Almost all will have a picture showing the compass points.
From your question, the NE bearing is 90 degrees to the SE bearing, thus you have a right angle.The distance back to the initial position is the square root of ( 3.5^2 + 8.2^2).
Even without a diagram you can visualize that the return bearing will be in the NorthWest quadrant.
It actually will be the NW bearing + the Arctan(3.5/8.2).

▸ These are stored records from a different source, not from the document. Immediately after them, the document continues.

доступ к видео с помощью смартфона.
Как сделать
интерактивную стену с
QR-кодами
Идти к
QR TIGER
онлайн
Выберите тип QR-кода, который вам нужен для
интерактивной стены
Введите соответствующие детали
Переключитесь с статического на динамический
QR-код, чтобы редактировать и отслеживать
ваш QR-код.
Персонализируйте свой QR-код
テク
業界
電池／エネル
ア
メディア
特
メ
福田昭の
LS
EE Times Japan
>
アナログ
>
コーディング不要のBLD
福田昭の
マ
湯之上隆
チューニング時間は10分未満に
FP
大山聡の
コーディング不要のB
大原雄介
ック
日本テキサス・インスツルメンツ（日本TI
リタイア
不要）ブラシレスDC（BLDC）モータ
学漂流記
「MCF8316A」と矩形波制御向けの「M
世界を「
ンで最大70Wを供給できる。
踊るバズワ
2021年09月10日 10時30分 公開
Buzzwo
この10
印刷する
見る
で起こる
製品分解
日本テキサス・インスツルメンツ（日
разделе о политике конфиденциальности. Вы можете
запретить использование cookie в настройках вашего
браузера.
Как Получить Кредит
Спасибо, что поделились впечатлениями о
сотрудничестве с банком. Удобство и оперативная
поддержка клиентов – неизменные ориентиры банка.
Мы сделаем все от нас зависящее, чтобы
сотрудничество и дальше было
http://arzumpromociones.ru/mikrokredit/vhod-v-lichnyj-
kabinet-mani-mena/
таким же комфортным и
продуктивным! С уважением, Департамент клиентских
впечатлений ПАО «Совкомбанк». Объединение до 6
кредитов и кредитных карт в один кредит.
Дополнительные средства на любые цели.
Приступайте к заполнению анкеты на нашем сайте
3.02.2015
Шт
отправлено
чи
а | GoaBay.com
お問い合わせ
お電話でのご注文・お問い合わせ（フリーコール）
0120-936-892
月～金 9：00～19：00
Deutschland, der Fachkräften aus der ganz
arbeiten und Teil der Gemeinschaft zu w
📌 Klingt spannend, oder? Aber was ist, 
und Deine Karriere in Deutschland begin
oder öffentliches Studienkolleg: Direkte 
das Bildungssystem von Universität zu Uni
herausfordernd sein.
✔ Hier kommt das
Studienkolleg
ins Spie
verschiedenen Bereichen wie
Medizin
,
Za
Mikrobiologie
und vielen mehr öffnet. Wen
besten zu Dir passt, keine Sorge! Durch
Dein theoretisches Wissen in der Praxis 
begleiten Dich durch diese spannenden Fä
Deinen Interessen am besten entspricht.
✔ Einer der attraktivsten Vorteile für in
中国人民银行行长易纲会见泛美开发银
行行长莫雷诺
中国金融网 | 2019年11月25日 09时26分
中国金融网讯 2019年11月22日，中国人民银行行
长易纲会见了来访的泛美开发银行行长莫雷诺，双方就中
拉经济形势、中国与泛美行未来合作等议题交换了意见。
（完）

After you lookup and determine where the compass points are, you can simply graph (or draw) the lengths given [of course you should draw it to a reduced scale so that it will fit on a sheet of paper, as opposed to drawing the line 3.5 km long. The real problem with drawing the line to scale is the number of pencils required, but you are free to persue that method.]
3*3 = 9 and 4*4 = 16
3.5^2 is approximately halfway between 9 and 16 or about 12.
8*8 = 64 and 9*9 = 81, difference 81-64 = 17
0.2 or 1/5 * the difference of 17 is about 3
so 8.2^2 is about 67 = 64+3
67+12 = 79 which is about equal to 81.
Square root of 81 is 9
The returning distance is going to be about 9 km.
As for the bearing, 3.5 divided by 8.2 is roughly 1/2
The Arctan of 1 is 45 degrees, so half of that is 22 degrees.
That means the return bearing will be NW or 45 degrees + 22 degrees
or ROUGHLY 67 degrees West of North.
You can use a calculator to determine more precise values for the answer.